The stock rallies to $355 over two weeks. Your short calls are now deeply in-the-money. To avoid assignment (which would force you to sell your shares at $340), you might buy back the calls for $20 per contract ($6,000) to close the position, locking in a $4,200 loss on the trade but keeping your shares.

Or, you let them be assigned. At expiration, the OCC assigns you (one of the random sellers selected) to deliver 300 shares at $340. You receive $102,000 cash (300 × $340). Your calls generated $1,800 in premium, so your net proceeds are $103,800 for shares you bought earlier (perhaps at $320, generating a $4,800 profit including the premium).

Scenario 3: Long Put Exercise

You buy 2 put contracts on General Electric (GE) with a $30 strike for $2.50 per contract ($500 total) when the stock is at $31. The stock crashes to $25, and your puts are in-the-money by $5.
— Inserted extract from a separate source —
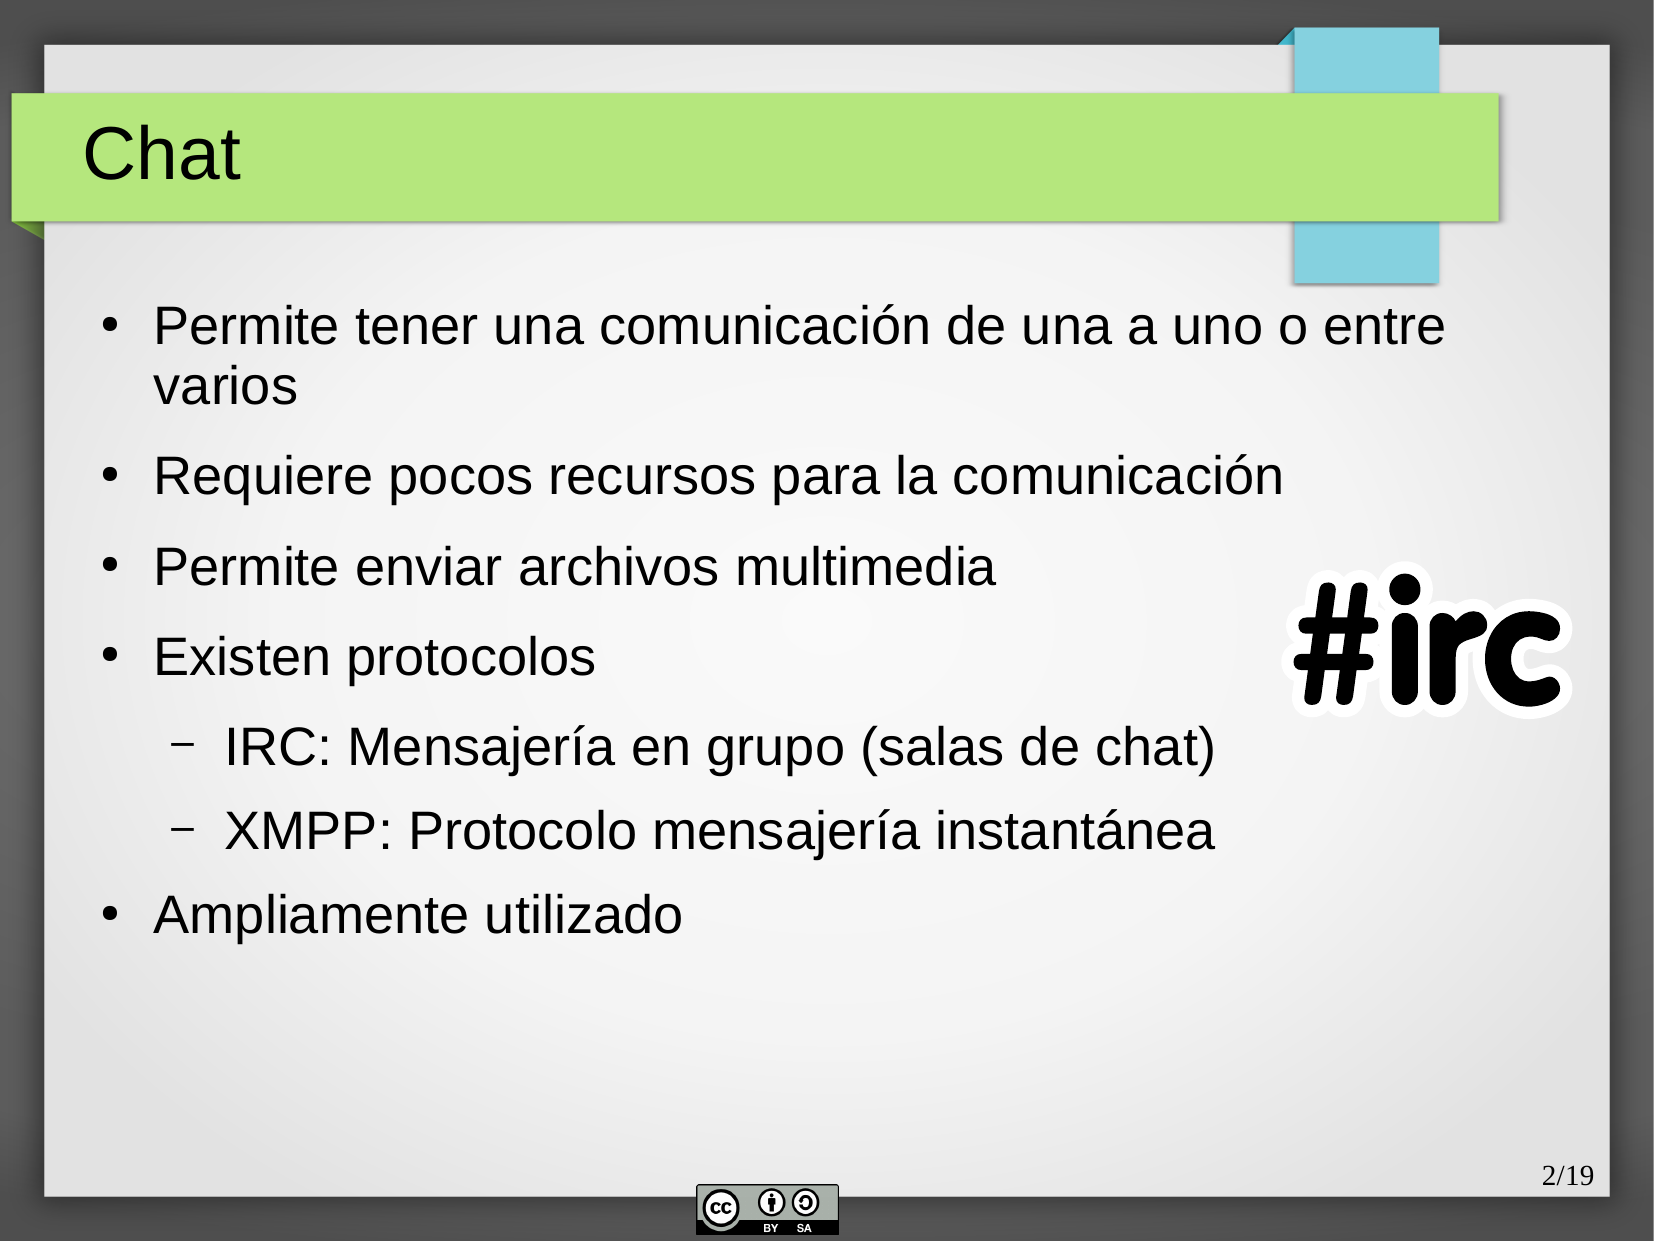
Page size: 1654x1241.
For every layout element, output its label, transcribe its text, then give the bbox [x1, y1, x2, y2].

picture [0, 0, 1654, 1241]
title Chat [82, 94, 1264, 213]
list Permite tener una comunicación de una a uno o entre varios Requiere pocos recursos para la comunicación Permite enviar archivos multimedia Existen protocolos IRC: Mensajería en grupo (salas de chat) XMPP: Protocolo mensajería instantánea Ampliamente utilizado [82, 295, 1571, 1015]
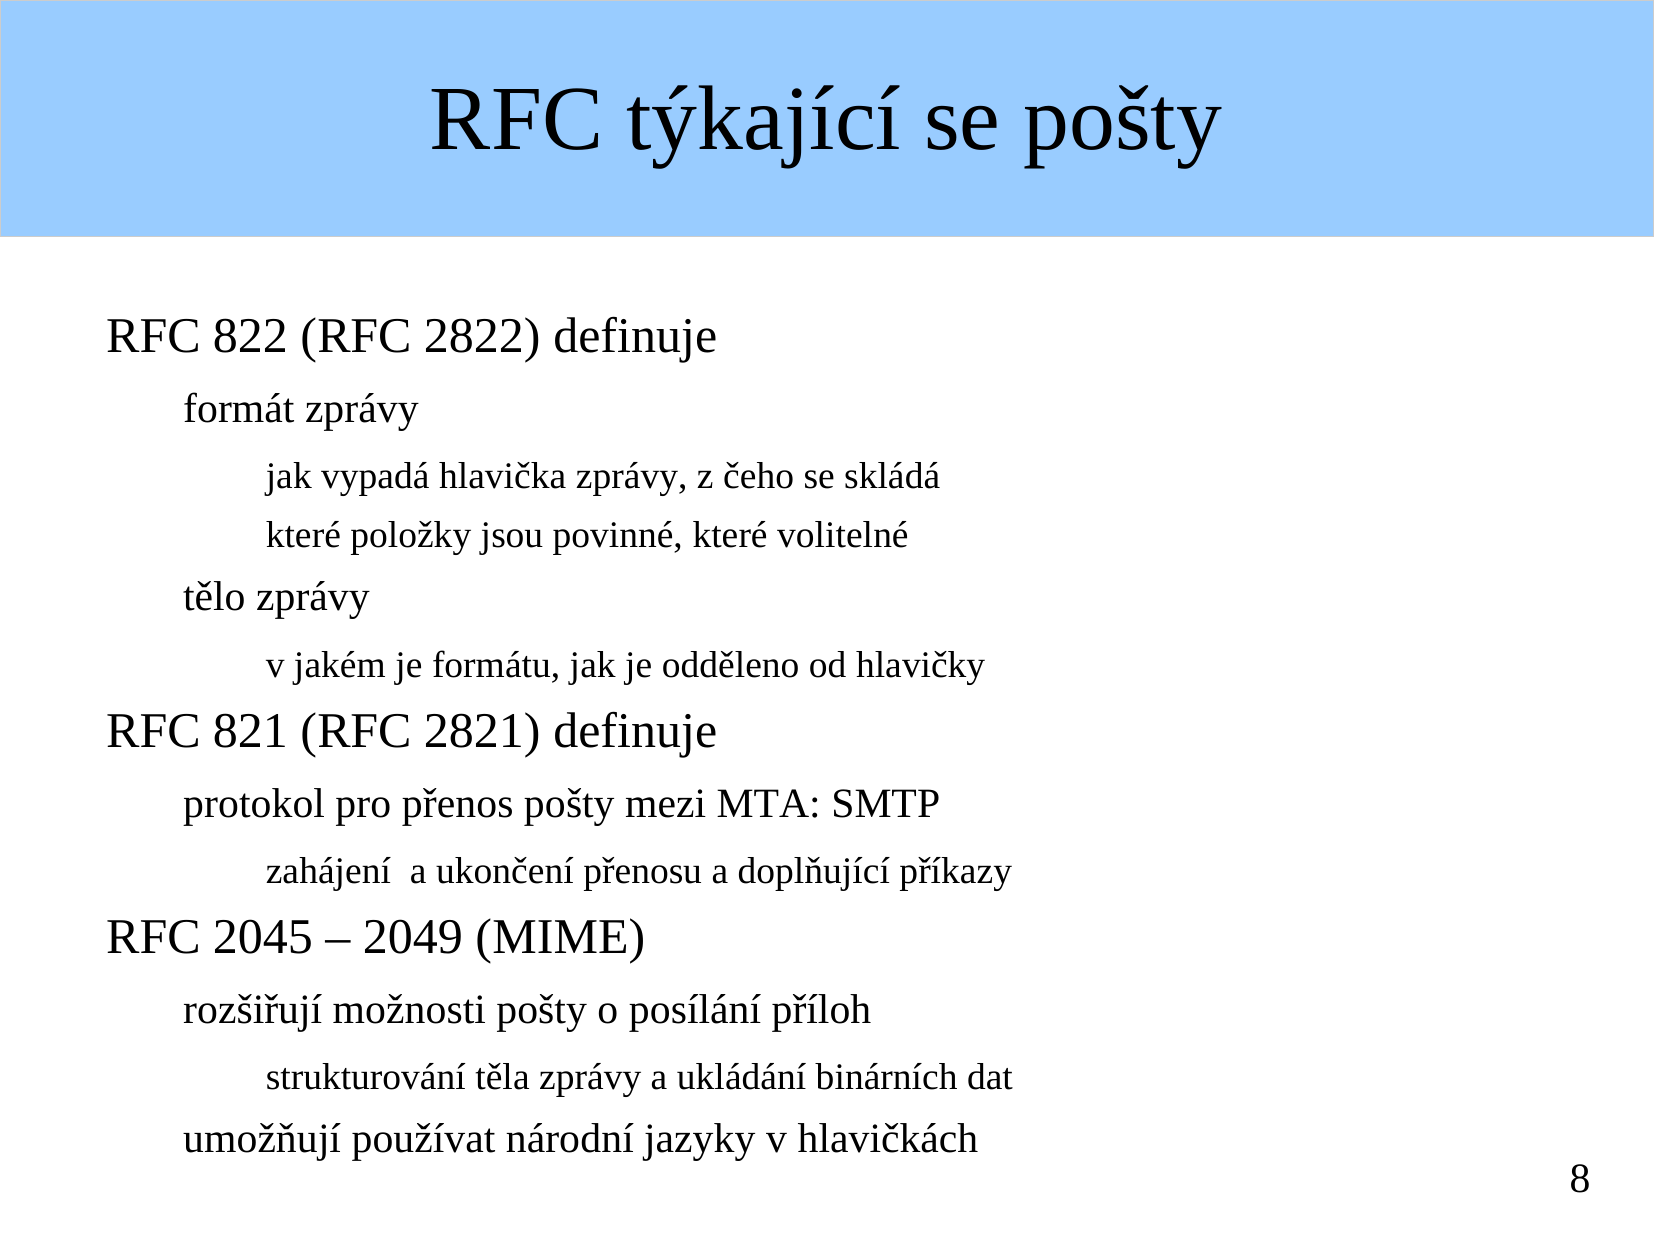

You don't own GE stock, so you could exercise to sell 200 shares you don't own at $30 (a short sale). But this is unusual. More typically, you'd just close the position by selling the puts for their intrinsic value ($5) plus any remaining time value, capturing your profit without taking a short position.

Conclusion

Exercise and assignment are fundamental mechanics of options trading. Buyers have the right to exercise, sellers face the obligation of assignment. At expiration, the OCC automatically exercises in-the-money options to protect buyers from accidental losses. Settlement occurs T+1, moving shares and cash into accounts. Understanding these processes helps you anticipate changes to your account and manage your positions effectively, especially near expiration when assignment becomes a real possibility.

Test Your Knowledge

1. What is the difference between exercise and assignment?
2. When does the OCC automatically exercise in-the-money options?
3. What is the automatic exercise threshold (when an option becomes in-the-money)?
4. When you're assigned on a short call, what happens to your account?
5. What is the settlement timeline after exercise/assignment at expiration?